Beim Schreiben dieses Artikels sprach ich mit vielen Menschen, die Familie im Ausland haben und mit dieser auf die eine oder andere Weise kommunizieren. Es stellte sich, nicht unerwartet, heraus, dass die häufigsten verwendeten Dienste WhatsApp und Facebook sind, sowie Skype für Videotelefonie. Viber wurde mir nur selten genannt, ebenso wie FaceTime. Etliche der Menschen, mit denen ich sprach, wurden in ihrer Heimat verfolgt, manche haben auch noch Familie dort. Sie stammen unter anderem aus Afghanistan, Syrien und der Türkei und sprechen oder schreiben sich täglich mit ihren Angehörigen.

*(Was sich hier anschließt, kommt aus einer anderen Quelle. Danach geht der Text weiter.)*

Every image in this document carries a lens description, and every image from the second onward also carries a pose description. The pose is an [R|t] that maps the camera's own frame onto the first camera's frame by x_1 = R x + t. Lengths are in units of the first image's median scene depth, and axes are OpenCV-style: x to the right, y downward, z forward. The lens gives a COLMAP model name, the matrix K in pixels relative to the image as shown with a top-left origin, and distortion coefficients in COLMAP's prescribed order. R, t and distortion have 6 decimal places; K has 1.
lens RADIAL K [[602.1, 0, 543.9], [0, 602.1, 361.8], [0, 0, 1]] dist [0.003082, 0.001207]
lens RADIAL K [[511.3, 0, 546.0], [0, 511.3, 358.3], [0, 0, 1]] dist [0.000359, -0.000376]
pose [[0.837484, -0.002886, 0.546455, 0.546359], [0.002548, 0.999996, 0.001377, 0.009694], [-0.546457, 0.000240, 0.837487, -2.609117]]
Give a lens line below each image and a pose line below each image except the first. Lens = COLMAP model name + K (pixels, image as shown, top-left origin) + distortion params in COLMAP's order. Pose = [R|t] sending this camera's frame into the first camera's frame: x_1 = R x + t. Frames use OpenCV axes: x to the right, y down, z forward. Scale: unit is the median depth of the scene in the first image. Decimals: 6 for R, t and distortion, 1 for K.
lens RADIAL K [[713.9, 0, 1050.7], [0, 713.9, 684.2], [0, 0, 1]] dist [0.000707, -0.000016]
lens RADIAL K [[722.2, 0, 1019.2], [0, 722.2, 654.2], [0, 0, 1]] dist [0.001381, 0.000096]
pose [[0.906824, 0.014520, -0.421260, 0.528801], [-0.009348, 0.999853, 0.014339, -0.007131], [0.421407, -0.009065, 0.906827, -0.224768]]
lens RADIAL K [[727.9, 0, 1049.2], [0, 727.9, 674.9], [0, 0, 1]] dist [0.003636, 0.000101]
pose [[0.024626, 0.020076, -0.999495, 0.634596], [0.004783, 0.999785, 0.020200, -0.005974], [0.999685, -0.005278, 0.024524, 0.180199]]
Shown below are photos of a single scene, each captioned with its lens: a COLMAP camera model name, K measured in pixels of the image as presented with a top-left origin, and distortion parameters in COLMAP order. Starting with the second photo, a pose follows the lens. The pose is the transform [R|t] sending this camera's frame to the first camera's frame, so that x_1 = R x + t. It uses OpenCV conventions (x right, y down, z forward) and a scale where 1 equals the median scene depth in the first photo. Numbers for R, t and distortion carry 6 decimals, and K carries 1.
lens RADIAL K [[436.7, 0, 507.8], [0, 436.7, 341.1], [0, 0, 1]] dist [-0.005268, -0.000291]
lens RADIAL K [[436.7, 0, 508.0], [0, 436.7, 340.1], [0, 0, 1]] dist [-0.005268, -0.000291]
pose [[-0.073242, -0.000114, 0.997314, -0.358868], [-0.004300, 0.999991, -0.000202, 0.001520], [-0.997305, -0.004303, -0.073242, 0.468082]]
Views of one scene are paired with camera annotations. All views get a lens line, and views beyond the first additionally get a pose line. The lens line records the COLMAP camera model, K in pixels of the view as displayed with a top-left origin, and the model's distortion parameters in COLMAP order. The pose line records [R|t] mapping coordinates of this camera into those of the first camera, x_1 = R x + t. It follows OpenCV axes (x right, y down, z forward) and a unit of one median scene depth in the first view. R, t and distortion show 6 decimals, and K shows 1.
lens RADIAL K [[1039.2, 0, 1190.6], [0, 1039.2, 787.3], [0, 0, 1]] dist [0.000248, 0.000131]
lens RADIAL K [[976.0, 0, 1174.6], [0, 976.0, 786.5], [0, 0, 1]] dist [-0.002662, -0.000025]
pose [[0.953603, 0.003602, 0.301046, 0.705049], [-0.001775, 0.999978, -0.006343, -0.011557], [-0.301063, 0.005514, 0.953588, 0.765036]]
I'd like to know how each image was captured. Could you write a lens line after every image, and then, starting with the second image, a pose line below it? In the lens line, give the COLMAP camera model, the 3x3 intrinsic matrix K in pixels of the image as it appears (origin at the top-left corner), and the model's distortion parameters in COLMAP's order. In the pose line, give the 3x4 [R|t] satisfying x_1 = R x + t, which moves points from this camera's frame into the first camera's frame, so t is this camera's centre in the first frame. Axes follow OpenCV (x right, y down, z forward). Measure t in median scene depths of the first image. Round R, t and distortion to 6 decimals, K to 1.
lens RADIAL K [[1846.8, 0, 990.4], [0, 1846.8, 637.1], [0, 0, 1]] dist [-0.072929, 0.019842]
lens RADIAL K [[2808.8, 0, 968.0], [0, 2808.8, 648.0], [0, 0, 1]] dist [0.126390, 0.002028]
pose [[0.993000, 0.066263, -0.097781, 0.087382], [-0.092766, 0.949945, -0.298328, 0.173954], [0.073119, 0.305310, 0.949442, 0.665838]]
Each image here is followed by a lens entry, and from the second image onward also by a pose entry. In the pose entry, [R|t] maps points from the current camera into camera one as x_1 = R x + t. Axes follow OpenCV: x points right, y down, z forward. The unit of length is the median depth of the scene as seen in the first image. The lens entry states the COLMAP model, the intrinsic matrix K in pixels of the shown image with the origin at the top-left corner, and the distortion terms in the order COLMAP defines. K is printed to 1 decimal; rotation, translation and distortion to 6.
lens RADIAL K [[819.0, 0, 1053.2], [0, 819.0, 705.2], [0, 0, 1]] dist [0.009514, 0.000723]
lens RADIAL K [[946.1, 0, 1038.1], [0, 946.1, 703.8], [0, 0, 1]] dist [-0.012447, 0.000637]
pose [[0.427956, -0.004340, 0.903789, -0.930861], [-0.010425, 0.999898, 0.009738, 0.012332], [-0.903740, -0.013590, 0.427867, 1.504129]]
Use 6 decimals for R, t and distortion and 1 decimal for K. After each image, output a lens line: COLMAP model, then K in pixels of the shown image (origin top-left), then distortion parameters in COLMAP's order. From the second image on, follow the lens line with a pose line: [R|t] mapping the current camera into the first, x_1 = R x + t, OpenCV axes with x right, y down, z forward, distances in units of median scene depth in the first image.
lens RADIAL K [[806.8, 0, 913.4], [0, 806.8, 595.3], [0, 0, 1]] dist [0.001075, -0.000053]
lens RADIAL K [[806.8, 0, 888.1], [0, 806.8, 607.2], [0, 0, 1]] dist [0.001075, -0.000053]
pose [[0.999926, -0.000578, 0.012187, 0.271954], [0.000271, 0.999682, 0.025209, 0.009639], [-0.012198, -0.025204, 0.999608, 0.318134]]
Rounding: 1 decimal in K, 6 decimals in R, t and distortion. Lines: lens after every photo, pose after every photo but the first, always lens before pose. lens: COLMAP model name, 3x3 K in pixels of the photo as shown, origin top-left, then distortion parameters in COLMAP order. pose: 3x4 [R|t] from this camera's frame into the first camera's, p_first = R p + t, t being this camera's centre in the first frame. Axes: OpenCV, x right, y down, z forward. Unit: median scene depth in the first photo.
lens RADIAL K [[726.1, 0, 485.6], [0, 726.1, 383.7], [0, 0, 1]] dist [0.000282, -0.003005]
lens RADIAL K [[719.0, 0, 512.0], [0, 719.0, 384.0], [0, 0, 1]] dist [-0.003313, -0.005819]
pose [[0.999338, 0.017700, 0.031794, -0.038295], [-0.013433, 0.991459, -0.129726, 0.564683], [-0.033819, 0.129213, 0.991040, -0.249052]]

Niemand wollte in meinem Artikel namentlich erwähnt werden, geschweige denn fotografiert werden.
Bei der Kommunikation im Netz sind die Menschen weniger zimperlich. Bei Facebook muss man seinen Klarnamen nennen, darum wird dieses manchmal gemieden. Wenn dann aber Viber genutzt wird, wo man sich nur mit seiner Telefonnummer registriert, hat man nicht viel gewonnen – in Deutschland ist die Telefonnummer zwingend mit dem Namen verknüpft. Maßnahmen zur zusätzlichen Verschlüsselung wurden von keinem meiner Gesprächspartner unternommen, zumindest nicht bei der privaten, familiären Kommunikation.
In liberalen Rechtsstaaten sollte dies kein großes Problem darstellen. Zwar werden immer Daten gesammelt und ausgewertet, doch die private Kommunikation sollte im Großen und Ganzen auch privat bleiben. Ob dies bei den Regimes, vor denen diese Menschen geflohen sind, auch der Fall ist, bleibt fraglich. Nicht umsonst wird der Klassiker „1984“ zum neuen Bestseller. Noch nie war Überwachung und Kontrolle einfacher, auch über Staatsgrenzen hinweg, als heute.
Ob wir statt der globalen Familie die globale Diktatur erleben werden, bleibt eine Frage, die wohl nur die Zukunft beantworten kann. Die ersten Schritte werden gerade in China getan, wo die Aktivität im Internet zu einer Bewertung des Bürgers führt, einem System, das beispielsweise die Kreditvergabe oder die Verteilung von Arbeitsstellen beeinflusst und dessen Kriterien recht undurchsichtig sind. Führt dann die tägliche Nachricht an den Bruder im westlichen Ausland dazu, dass die Schwester keine Beförderung bekommt?
Warten wir’s ab. Und sorgen durch umsichtige Netzpolitik dafür, dass uns die neuen Medien weiterhin ein besseres, engeres Verhältnis zu unseren Lieben ermöglichen, auch wenn sie tausende Kilometer entfernt sind.